会場に行ってみると、全く違う印象で感動してしまう。あの円形リングだって一周2025メートルを見渡すだけで対岸は遥か彼方。規模だけでも感動する。しっかり作られていた。まるで「さぁ、あなたもどうぞ」と言ってくれてるみたいに。円形リングの下は日陰の道にもなりこれから梅雨、夏には、なかったら大変だろーなとも感じた。色々批判もあるが大屋根リングがあってひとつになっている印象。



さて、今回は二つのゲートについて。
夢洲にあるのは、ふたつのゲート。「東ゲート」と「西ゲート」だ。これが、行き方も、風景も、受け取り方もまるで違う。まるで性格の違う双子の兄弟だ。

まず、東ゲート。これは、正面玄関といった感じ。大阪メトロ中央線・夢洲駅を出て、スロープをぬけたらすぐに到着する。完全にバリアフリー。段差なし、非接触ボタンのエレベーター、広々した導線。まるで「ようこそ未来へ」と案内されているような安心感がある。自家用車で来る人のためには、障がい者専用駐車場もある。予約制だが、東ゲートまで徒歩5分以内という距離感もうれしい。

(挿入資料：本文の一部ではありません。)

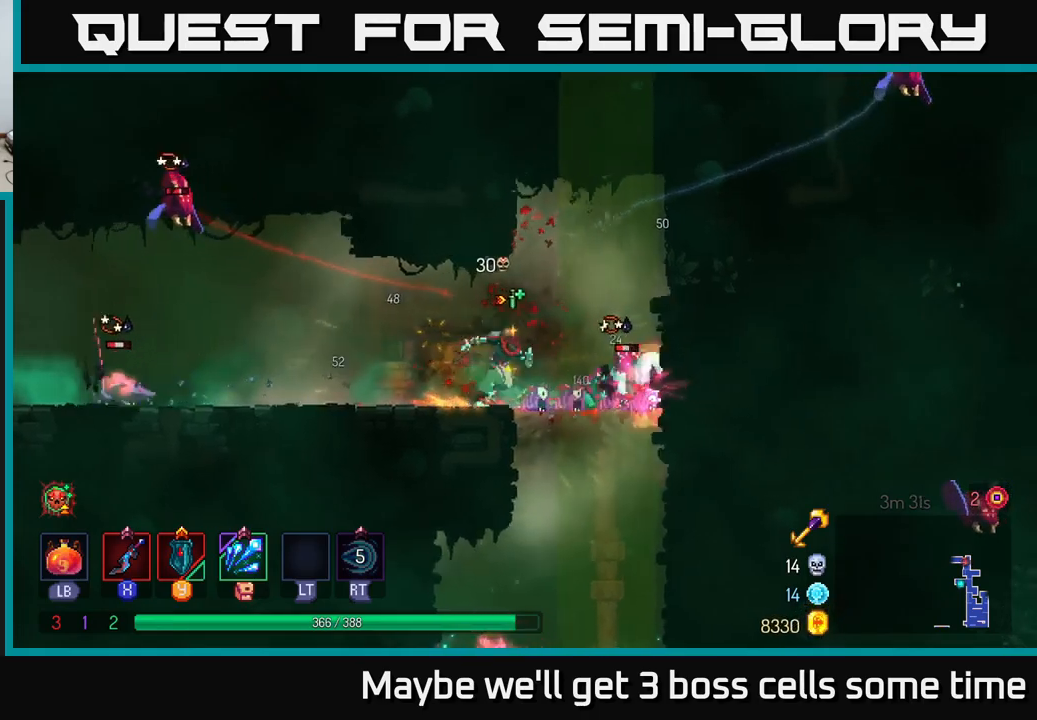
{"buttons": [], "left_stick": "center", "right_stick": "center", "events": [[50, "X", "up"], [217, "X", "down"], [317, "X", "up"], [350, "left_stick", "center"], [367, "X", "down"], [433, "X", "up"]]}
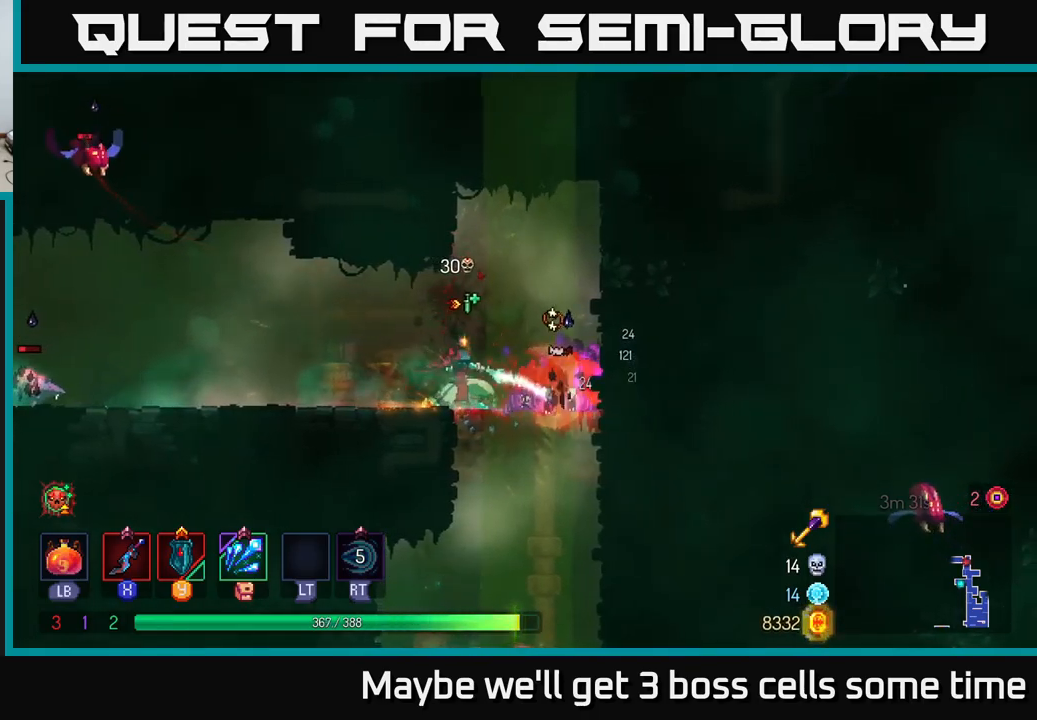
{"buttons": [], "left_stick": "left", "right_stick": "center", "events": [[50, "left_stick", "left"]]}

対して、西ゲート。こちらはちょっと変わり種のアクセスルートが用意されている。
バス、タクシー、そして船。まるで交通博物館のようだ。桜島駅やなんば・天王寺・新大阪などから直通シャトルバスが走る。しかも、障がい者と介助者は無料。夢洲第1交通ターミナルを起点に、そこから徒歩180メートルほどでゲートに着く。

なにがいいって、西ゲートには混雑が少ない。船や福祉タクシーでダイレクトに来られるぶん、人の流れが分散されている。旅慣れた人ならこちらのルートのほうがスムーズに感じるかもしれない。

ただし、注意点もある。東と西、ゲート間の移動はできない。チケット購入時に「どちらのゲートから入場するか」を決めなくちゃいけない。つまり、行き方を選ぶということ
は、自分の万博体験の導線を選ぶということでもある。

で、どっちがいいのか?──これはね、「どんなふうに未来へ歩いていきたいか」で決めるといい。

東ゲートは“計算された整備とアクセス”、西ゲートは“自由な選択肢と冒険”。どちらも今の日本が目指す「多様性」ってやつを、実に見事に体現している。



なによりも、車椅子のボクたちが選べる方法がたくさんあることがよい。
この“選べる”ってのが、ずっとボクらが欲しかったことなんだ。かつては、行けるか行けないかの二択しかなかった。今は、どっちから行く?どれで行く?と、選ばせてくれる社会になりつつある。

東から行ってもいい。西から入ってもいい。夢洲という場所は、ちゃんとこっちのことを考えてくれていた。それだけで、行ってみる価値があるじゃないかな。